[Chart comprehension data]
=== Section Start ===

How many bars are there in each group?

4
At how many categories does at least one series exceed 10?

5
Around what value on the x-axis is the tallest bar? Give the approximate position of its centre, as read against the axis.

=== Section End ===

| WHAT TO WORK ON |
Edit the lines above so that "categories" reads "x-axis positions" and nothing else changes, then give all of them in full.

| YOUR RESPONSE |
How many bars are there in each group?

4
At how many x-axis positions does at least one series exceed 10?

5
Around what value on the x-axis is the tallest bar? Give the approximate position of its centre, as read against the axis.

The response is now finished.